#### Excerpted text:
# Topping Oak. With Manlift. 60 + footer



## Jordan3605 (Jun 25, 2011)

[video=youtube_share;FacnD3Kpa3w]http://youtu.be/FacnD3Kpa3w[/video]

YouTube - ‪60 ft. Oak Cut Down with Husqvarna 50‬&rlm;


----------



## Chud (Jun 25, 2011)

did you at least use earplugs?


----------



## limbwalker54 (Jun 25, 2011)

Are you for real.....???? opcorn:


----------



## Jordan3605 (Jun 25, 2011)

****not a good example of safety procedures


----------



## Jordan3605 (Jun 25, 2011)

were not professionals, just learning by experience. this is not a "job", strickly spare time cutting.


----------



## Tree Pig (Jun 25, 2011)

I know its hard to tell from video but it looks like you could have just cut it from the ground just as easily. What was the need to go up 20 feet to cut it where you did?


----------



## ronnyb (Jun 25, 2011)

Did you do it for the wood? Maybe a couple of cases of beer? Good work.


----------



## Jordan3605 (Jun 25, 2011)

one reason was to try and top a tree successfully. the other reason was on the opposite side to top fell was a leech field and outbuilding/ old sawmill. would have been possible to just drop the tree from the ground, but that would be boring


----------



## Jordan3605 (Jun 25, 2011)

ronny- this was at my buddys house. saved top half for wood, gave bottom 20 ft section to his grandfather for firewood


----------



## flushcut (Jun 25, 2011)

opcorn:


----------



## tree MDS (Jun 26, 2011)

flushcut said:


> opcorn:


 
Well, he makes a better box than that murph guy at least! lol.


----------



## flushcut (Jun 26, 2011)

tree MDS said:


> Well, he makes a better box than that murph guy at least! lol.


 
I'll give them that. I just hope they find a guy to show them a thing or two and get at least the basic PPE. Skull bucket, eyes, ears, and a fall arrest harness for the lift even if it is for "part time cutting". 
OP, most of why guys on here are so critical is because it is the week end warrior who goes out and get hurt or killed and screws with what the insurance companies charge us. I am all for guys doing their own tree work it just goes to show they still have their man card, but things can go bad in a hurry. Do some reading on the physics/dynamics and proper rigging of this work it will help you. Stay safe.


----------



## Jordan3605 (Jun 26, 2011)

thanks for the tips. I'll take some more video soon.


----------



## tomtrees58 (Jun 26, 2011)

wow a 60' and its topped at 30' wears your hard hat safety belt your and accident waiting to happen


----------



## Jordan3605 (Jun 26, 2011)

already heard that one sir. be original please.
read your post out loud to yourself. makes no sense


----------



## deevo (Jun 26, 2011)

Jordan3605 said:


> already heard that one sir. be original please.

#### Collected material:
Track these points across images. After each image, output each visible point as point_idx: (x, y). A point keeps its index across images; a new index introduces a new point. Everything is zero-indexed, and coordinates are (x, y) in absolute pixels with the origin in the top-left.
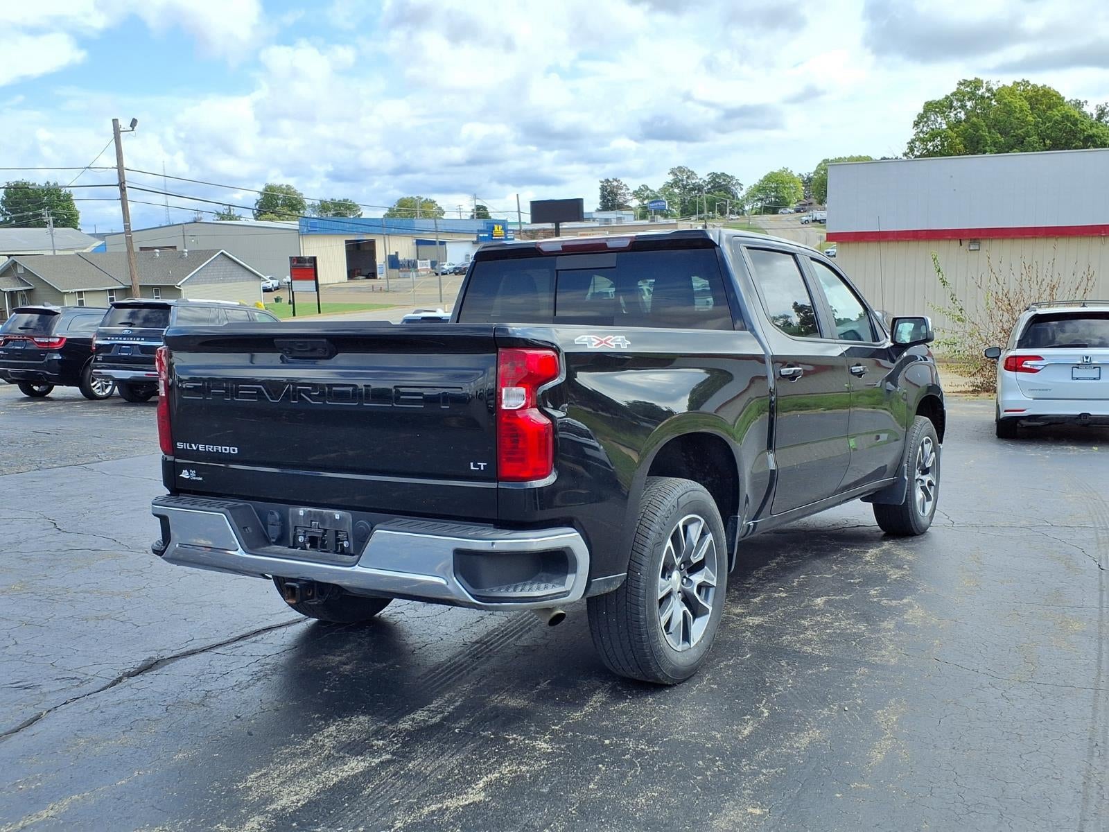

#### Required action A:
In the forum thread about topping the oak, what happened to the bottom 20 ft section of the tree?
#### Required action B:
Please extend the forum thread about topping the oak, picking up right after its last line.
The listing has nothing to do with this.

#### Reply A:
It was given to the buddy's grandfather for firewood.

#### Reply B:
> read your post out loud to yourself. makes no sense


 
He knows what he is talking about, trying to prevent you from having a terrible accident which looks to be soon. We are here to help people like you not to have one and be safe! Not end up a statistic. If someone on here gives you some sound advice......please take it! Like some have said, we don't want our insurance and WSIB rates going up any higher then they are.


----------



## Jordan3605 (Jun 26, 2011)

i understand your trying to help. thank you for your concern.


----------



## unclemoustache (Jul 24, 2011)

tomtrees58 said:


> wow a 60' and its topped at 30' wears your hard hat safety belt your and accident waiting to happen


 


Jordan3605 said:


> already heard that one sir. be original please.
> read your post out loud to yourself. makes no sense


 

Yes, Tom Trees is short on punctuation, grammar and spelling, but he knows trees and what to do with them in each and every situation.

Sorry some of the guys here are being rather harsh, but I'd say you at least know the basics of felling a tree, although your safety methods need a lot of improvement. Study up on it, ask questions, learn from books, videos and advice from pros (including TT) and you'll be great. 

Soon you too can be razzing newbies for their bad technique. After all, Tom Trees isn't going to live forever, (although he's darn near close to that mark already!)  

So, gents, how about some constructive criticism for Jordan, eh? We don't want to scare him away but teach him some vital things.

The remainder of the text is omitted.